What makes this work is the structure: fruit opening that hits bright and retreats fast, a wildflower heart that adds romantic softness without competing with the sweetness, and a vanilla-musk base that does the real work. The wildflowers are unusual here, not jasmine, not rose, just an unspecified floral that reads as gentle and approachable rather than heady. It bridges the fresh fruit and the warm vanilla without drawing attention to itself. That quiet transition is what makes Vanilla Kisses smell finished rather than sweet-for-the-sake-of-it.
The evolution
Apple and peach arrive together, clean and juicy, the kind of sweetness that doesn't linger but makes an impression in the first minutes.

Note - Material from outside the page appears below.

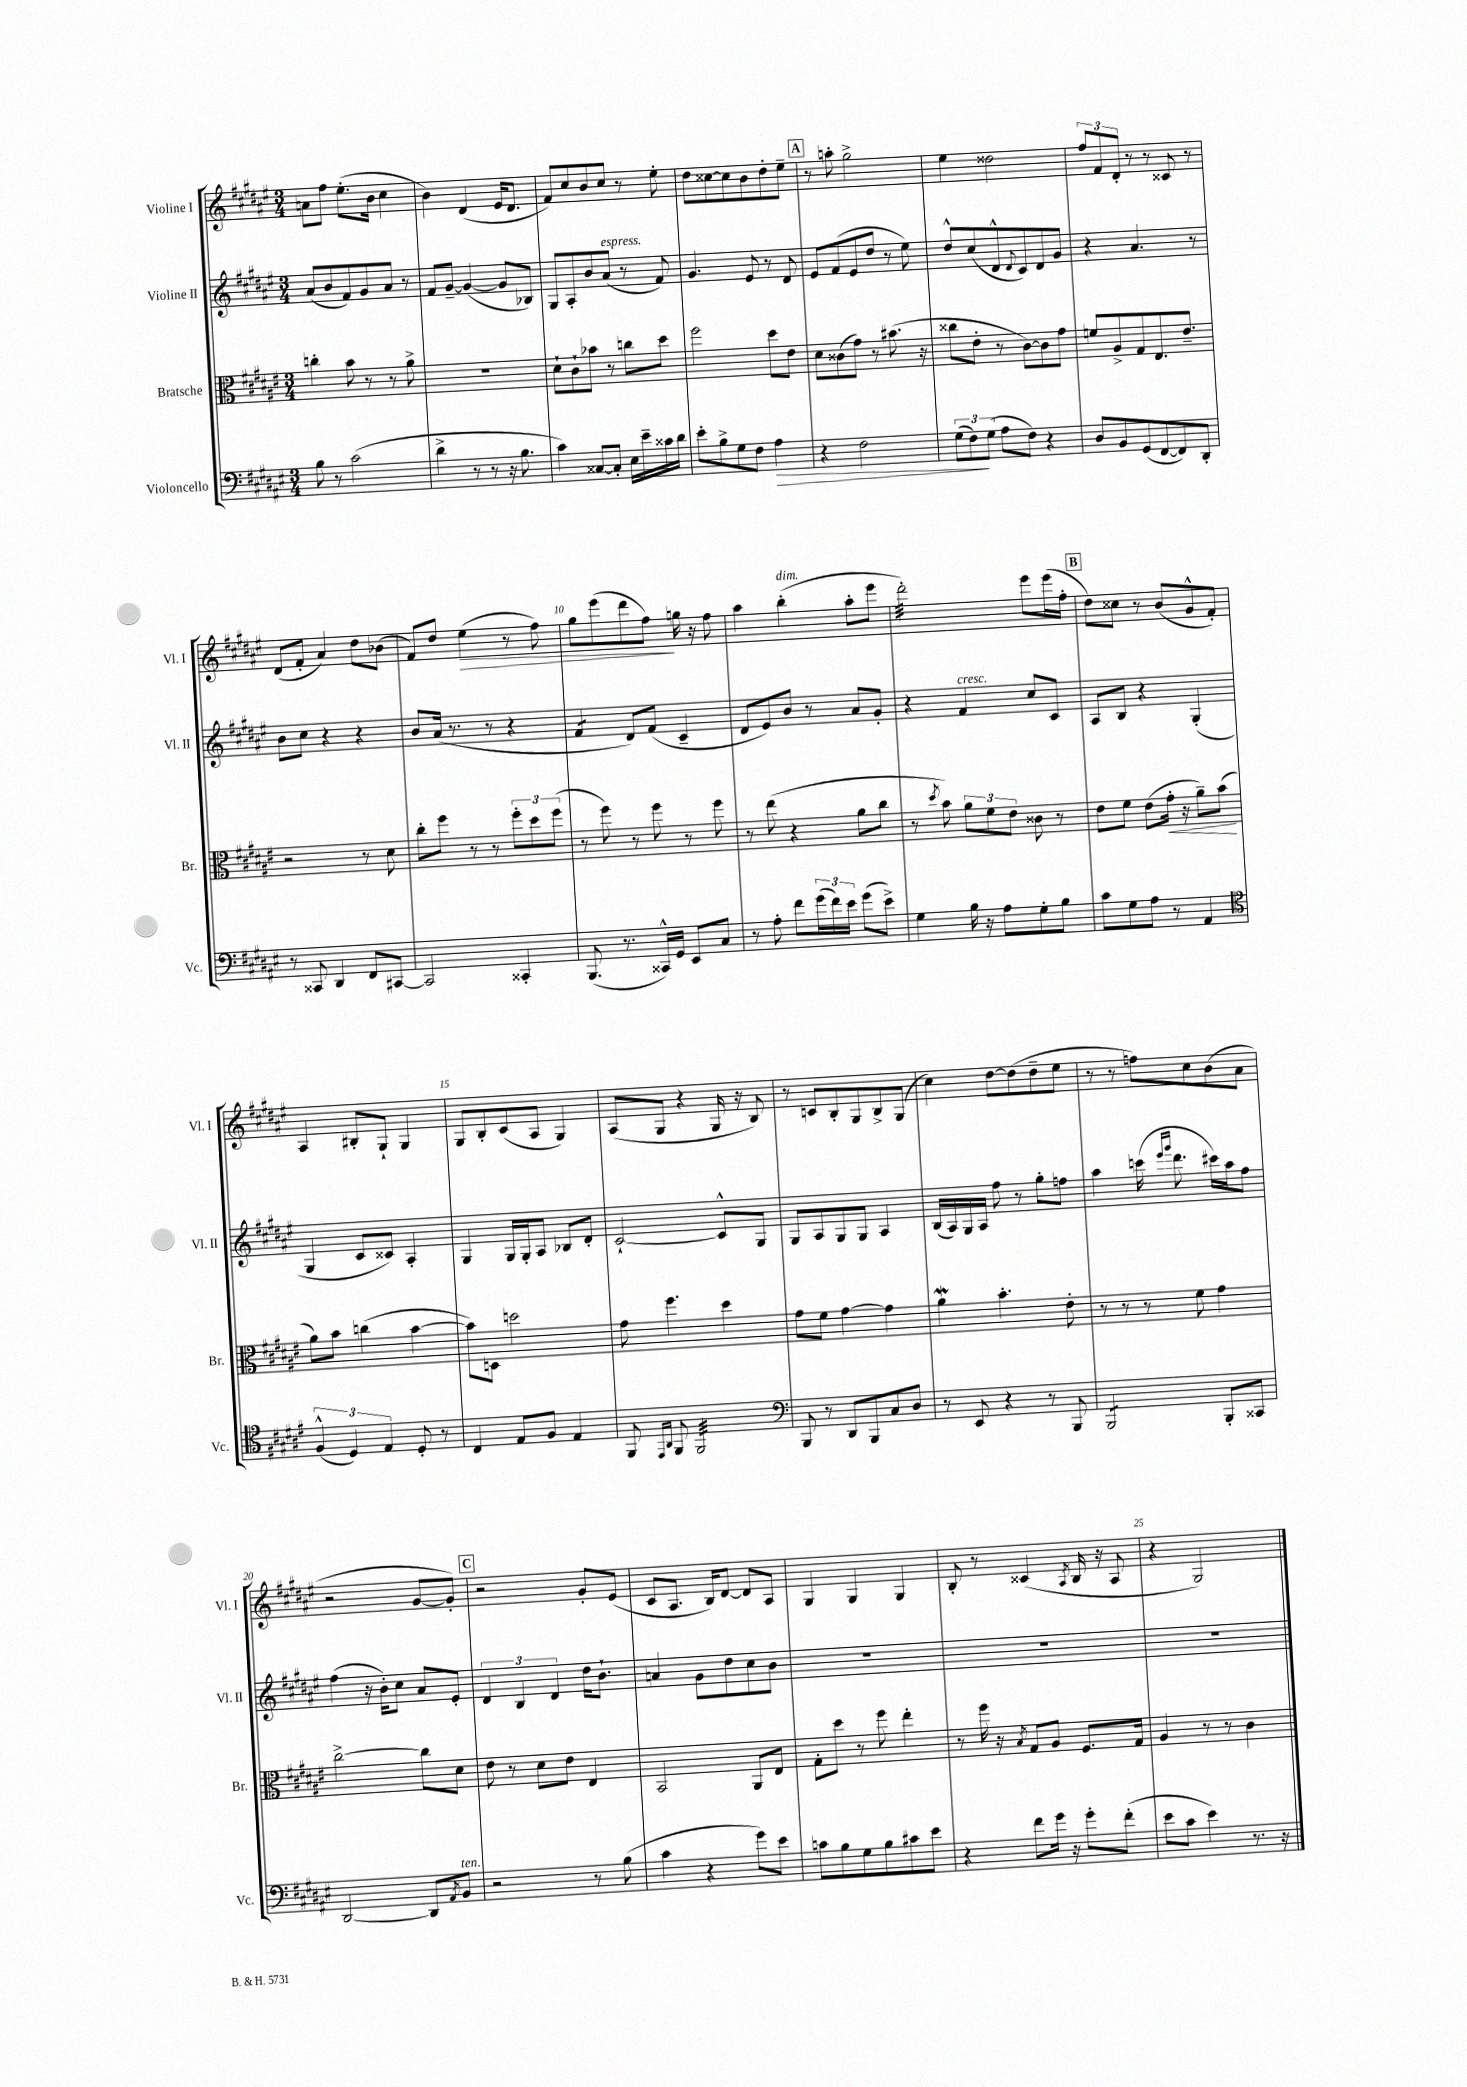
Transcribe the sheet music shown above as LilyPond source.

Within thirty minutes the fruit softens as wildflowers take over, adding a powdery-romantic layer that feels like the moment after a first dance, before the crowd thins out. By hour two the vanilla begins to surface, warming everything underneath without ever becoming heavy or edible. The musk settles last, close to the skin, adding a clean skin quality that makes the whole thing smell like the kind of clean that doesn't need to shout about it. Lasts four to six hours depending on skin, stays intimate throughout, never filling a room, always leaving an impression if someone leans in.
Cultural impact
Charli XCX collaborations don't come along often, and this 2015 limited edition tapped into the pop star's image at a moment when she was transitioning from underground favorite to mainstream breakthrough. The fragrance matched that energy, sweet enough for pop fans, with enough Impulse irreverence to feel distinct from mainstream celebrity releases. The collector's bottle design, with its kiss-print decoration, turned the fragrance into a small cultural artifact. Still talked about among fans who remember the release.